We should all do what, in the long run, gives us joy
even if it is only picking grapes or sorting the laundry.
-E.B. White

This is Friday. Soon it will be evening. What, oh what, do we have planned?
-Dinner will be rice and absolutely heavenly home-cooked chicken. There may be wine; recently we were married for the second time (it came with even less fuss than the first) and friends gave us a bottle of wine. We have yet to open it.
-We will perhaps watch fifteen minutes of a DVD while we eat. Our television is not connected to enable us to receive any channels and so we live exclusively on our collection of DVDs.
-A trip to the library to pick up four Akira Kurosawa films we had ordered. There is something unequivocally soothing about Kurosawa's work. They always make us feel better for watching them, and a little wiser too.

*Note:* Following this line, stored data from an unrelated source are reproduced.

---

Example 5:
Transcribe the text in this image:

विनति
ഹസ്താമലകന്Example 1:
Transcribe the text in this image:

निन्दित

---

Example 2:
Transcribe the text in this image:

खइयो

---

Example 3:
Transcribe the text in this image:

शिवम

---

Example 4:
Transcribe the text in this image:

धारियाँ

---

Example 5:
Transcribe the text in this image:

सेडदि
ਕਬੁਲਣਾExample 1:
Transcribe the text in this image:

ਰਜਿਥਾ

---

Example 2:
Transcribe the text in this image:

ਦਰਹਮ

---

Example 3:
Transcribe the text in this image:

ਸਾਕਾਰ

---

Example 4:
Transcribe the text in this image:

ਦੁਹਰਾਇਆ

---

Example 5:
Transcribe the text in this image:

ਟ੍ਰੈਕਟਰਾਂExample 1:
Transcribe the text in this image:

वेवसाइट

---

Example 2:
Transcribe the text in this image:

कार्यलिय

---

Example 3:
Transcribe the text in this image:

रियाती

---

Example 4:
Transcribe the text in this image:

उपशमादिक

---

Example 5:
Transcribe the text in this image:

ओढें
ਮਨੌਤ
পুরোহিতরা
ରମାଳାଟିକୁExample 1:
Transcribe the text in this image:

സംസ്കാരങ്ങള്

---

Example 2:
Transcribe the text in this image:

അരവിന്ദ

-There is an unexplored grocery store across the road from the library. We do not usually deviate but in recent weeks we have seen an alarming increase in the price of food. Our breakfast cereal went up by 50 cents overnight. As the price of dried fruits, milk and other goods seemed to be heading in the general direction of up we decided to try a new grocery and hope that the issue is confined to that one particular store. It will be quite interesting. We may find new items, or our favourites for better prices.
-We will scan a stack of papers, mostly ten year old bills and statements, and then shred them; thankfully, one more box will be emptied and we can waltz on its crushed remains.

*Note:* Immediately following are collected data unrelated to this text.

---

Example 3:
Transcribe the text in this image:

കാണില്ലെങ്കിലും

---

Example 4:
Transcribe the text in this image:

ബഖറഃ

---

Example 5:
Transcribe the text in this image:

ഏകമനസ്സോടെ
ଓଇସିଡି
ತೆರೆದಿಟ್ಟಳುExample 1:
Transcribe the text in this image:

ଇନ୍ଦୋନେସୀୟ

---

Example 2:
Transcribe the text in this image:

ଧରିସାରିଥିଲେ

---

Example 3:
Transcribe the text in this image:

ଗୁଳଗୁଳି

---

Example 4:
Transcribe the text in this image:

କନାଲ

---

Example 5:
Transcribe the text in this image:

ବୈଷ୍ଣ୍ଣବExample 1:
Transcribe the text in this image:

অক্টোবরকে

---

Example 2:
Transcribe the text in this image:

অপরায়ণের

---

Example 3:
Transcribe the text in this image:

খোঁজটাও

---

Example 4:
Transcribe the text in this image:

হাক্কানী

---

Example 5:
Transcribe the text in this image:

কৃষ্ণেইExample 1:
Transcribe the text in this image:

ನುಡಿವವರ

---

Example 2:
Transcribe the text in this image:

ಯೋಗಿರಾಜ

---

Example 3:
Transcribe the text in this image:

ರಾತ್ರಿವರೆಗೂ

-As we scan/shred, we will listen to some music. I had been playing some Christmas music in recent days but 'Mele Kalikimaka' just will not stop haunting me and has soaked into my brain like a weed to the point where, if I find myself singing it one more time, it may have to be deleted from the computer. So, no Christmas music tonight, then. I quite like Carla Bruni for an evening of tidying. Her music is comforting, bewitching and classy.
While reading on the Internet some reviews of her album, 'Quelqu'un m'a dit,' I once came across a remark that I still cling to: “she is like a European massage.”
-We may do a laundry. Last week passed happily enough without us needing to do one, so we have earned, I suppose, some 'credit points.' That is a joke between us, of course.
-I may reread part of 'Jonathan Strange and Mr. Norrell.' Perhaps I will write a review of the book at some point. It made me so happy when I read it the first time over a year ago and even reading small portions is still such a delight. It is a Winter book, in a way, full of rain, lit candles, dry, erudite gentlemen, manners and secret passageways. I read it in Spring last year, however and if I am ever at a loss for a book to read I pick that up.

For a super Friday night, all it takes for us is a little bit of cleaning in our apartment, some music, and good food that we cooked ourselves and know exactly the cost of.
For a long time we asked each other, baffled, “what do couples do on a Friday night? Aren't we supposed to be going out and committing our souls to a video store, or lining up in a movie theater or something?” We stopped asking that rhetorical question a couple of years ago because those things just do not work for us. I am not fond of video stores myself because I find their selections awfully limited and the money they charge horrifies me when I remember it. The thing to do is find an effective, hopefully cheaper but happy way of spending a Friday. You could telephone somebody. You could dig up some books that need rereading or visit the library for some new ones. There is absolutely always something good to do.